Il nuovo ruolo militare della Francia: verso il 2% del P.i.l

Macron eredita da Hollande il rilancio del protagonismo francese nel continente africano. Parigi intende infatti consolidare la presenza militare in Africa dalla Costa Atlantica fino all'Oceano Indiano, dal Senegal a Gibuti, passando per il Sahel e quindi ricongiungersi con altre basi e avamposti già presenti nei due oceani. Questa visione strategica espansionista, aggressiva e molto ambiziosa richiede un concorso negli “oneri per la sicurezza” che la Germania offre già da anni. La capacità di proiezione globale (condivisa come piattaforma con gli alleati) offre all’industria bellica francese prospettive senza fine.
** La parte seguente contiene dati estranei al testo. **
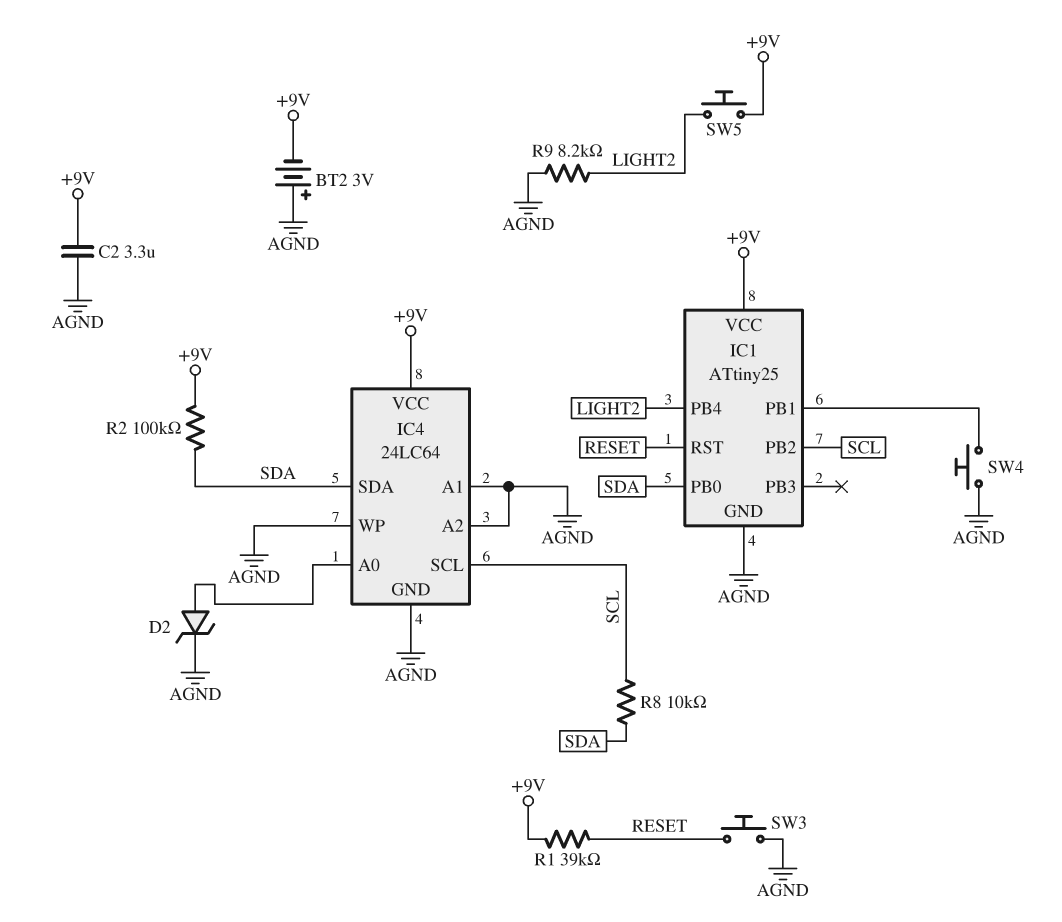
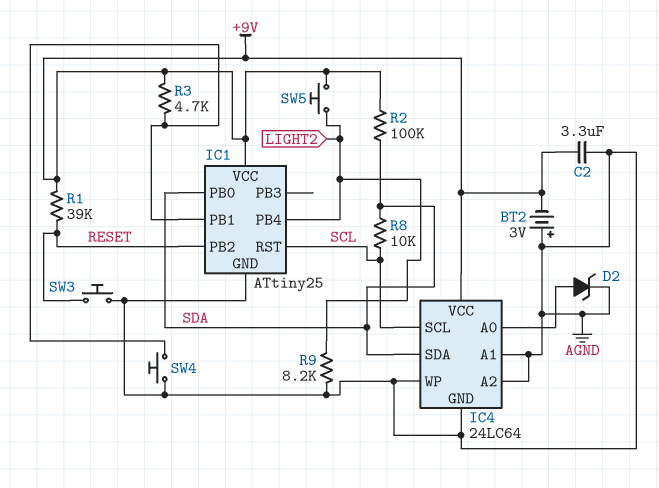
IC1 pin PB2: SCL -> RESET
IC1 pin RST: RESET -> SCL
R3: none -> 4.7k (+9V, IC1/PB1)

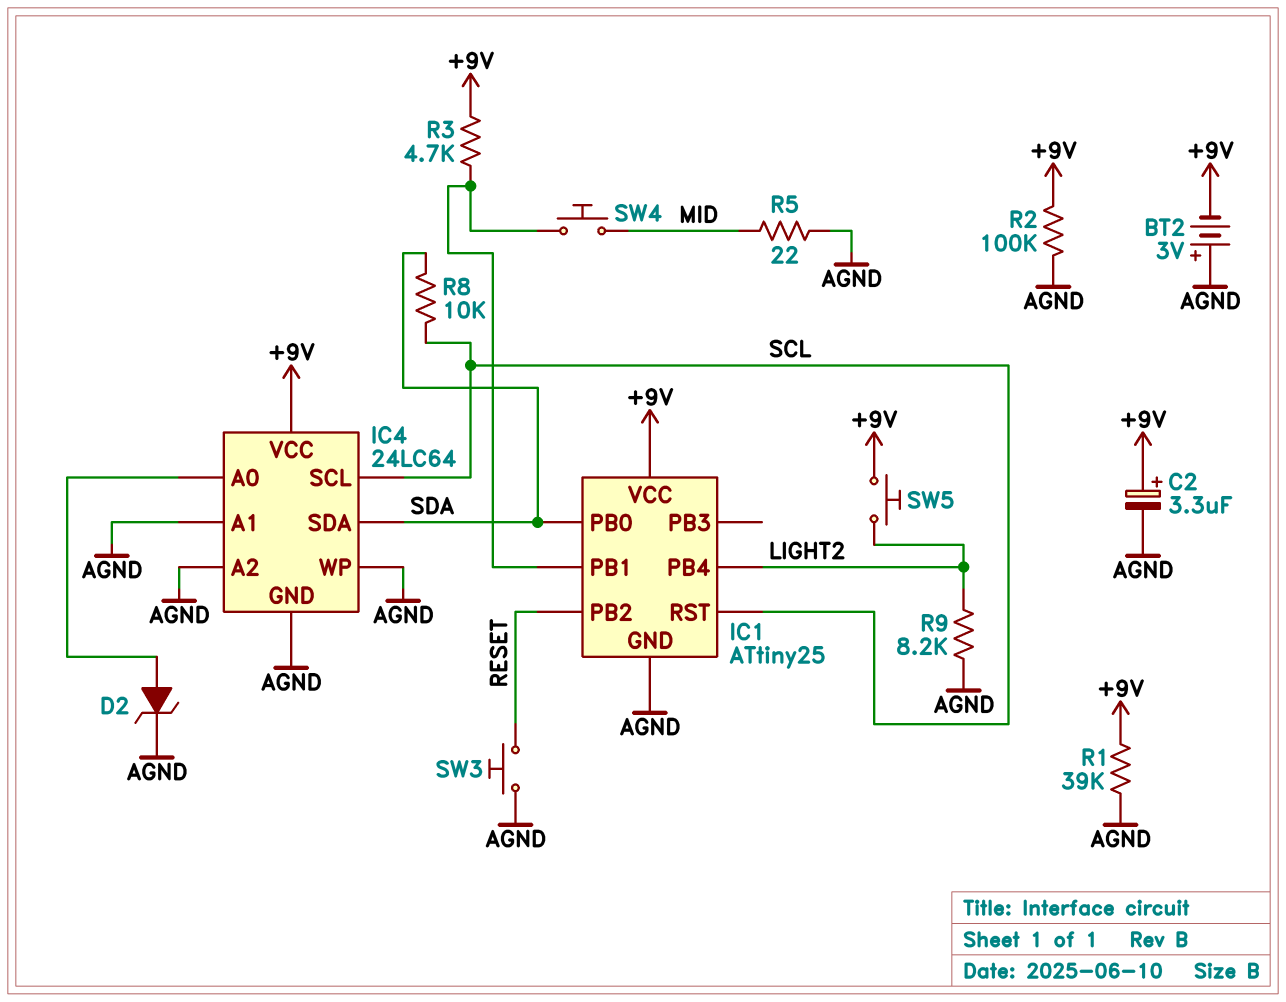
C2: 3.3uF (+9V, AGND) -> 3.3uF (plus +9V, minus AGND)
R1: 39k (+9V, RESET) -> 39k (+9V, AGND)
R2: 100k (+9V, SDA) -> 100k (+9V, AGND)
R5: none -> 22 (AGND, MID)
SW4: button (AGND, IC1/PB1) -> button (IC1/PB1, MID)

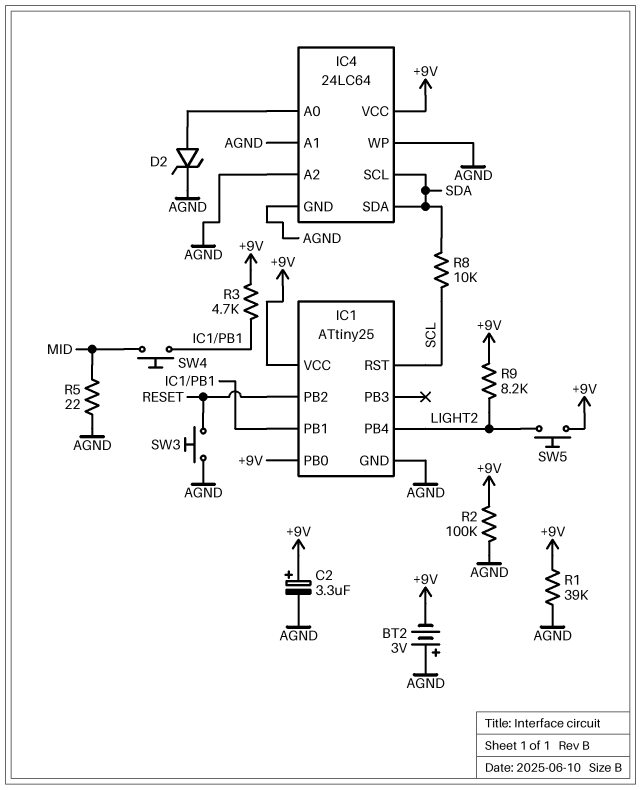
IC1 pin PB0: SDA -> +9V
IC4 pin SCL: SCL -> SDA
R9: 8.2k (AGND, LIGHT2) -> 8.2k (+9V, LIGHT2)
Il ruolo di capofila richiede però alla Francia (e a tutti i francesi) un forte aumento della spesa militare: con la nuova Legge di Programmazione Militare (LPM 2019 - 2025), Macron intende stanziare la somma di 295 miliardi di euro, ben 105 miliardi in più rispetto al quinquennio precedente. L’8 febbraio scorso, nel presentare la LPM il ministro della difesa Parly ha giustificato questo forte aumento definendolo “…necessario per mantenere l’influenza globale della Francia ed intervenire in ogni luogo del globo in cui vengano minacciati gli interessi della Nazione e la stabilità internazionale…” (RID, aprile 2018, pag.68). Il piano ha l’ambizione di garantire “l’autonomia strategica” nazionale ed europea. Oltre alle nuove acquisizioni (sommergibili nucleari, fregate, droni, satelliti, aerei ed elicotteri) la LPM prevede un corposo aumento del personale: 6.000 unità per le forze armate di cui 1.500 per i servizi segreti e 1.000 operatori per la cybersicurezza più 750 funzionari da impiegare nella “divisione vendite” nella Direction Générale de l’Armement. In Francia infatti è lo stesso governo ad occuparsi dell’export dei prodotti dell’industria bellica nazionale, dalle pistole ai caccia. Un servizio che secondo Alessandro Profumo (a.d Leonardo), anche lo Stato italiano dovrebbe fornire all’industria bellica nostrana per avere maggiore rappresentatività di fronte alla domanda internazionale. La Francia intende inoltre aggiornare la sua capacità nucleare: la LPM stanzia 25 miliardi di euro in cinque anni per conferire ai caccia Rafale capacità di bombardamento, sviluppare un nuovo missile balistico intercontinentale e un nuovo sommergibile con capacità di lancio. Non c’è dubbio che la grandeur stia attraversando una fase di poderoso slancio, favorita dalla Brexit e sostenuta dalla Pesco. La nuova Legge di Programmazione Militare, che vorrebbe garantire l’”autonomia strategica” attraverso la difesa degli interessi della nazione, fa il paio con la dichiarata intenzione di raggiungere, entro il 2025, la soglia del 2% del p.i.l per le spese militari. In questo modo il governo Macron persegue l’intenzione di dirigere lo scomposto neocolonialismo europeo con il ruolo di capofila militare-industriale e nucleare. Per il momento, sempre all'ombra della Nato.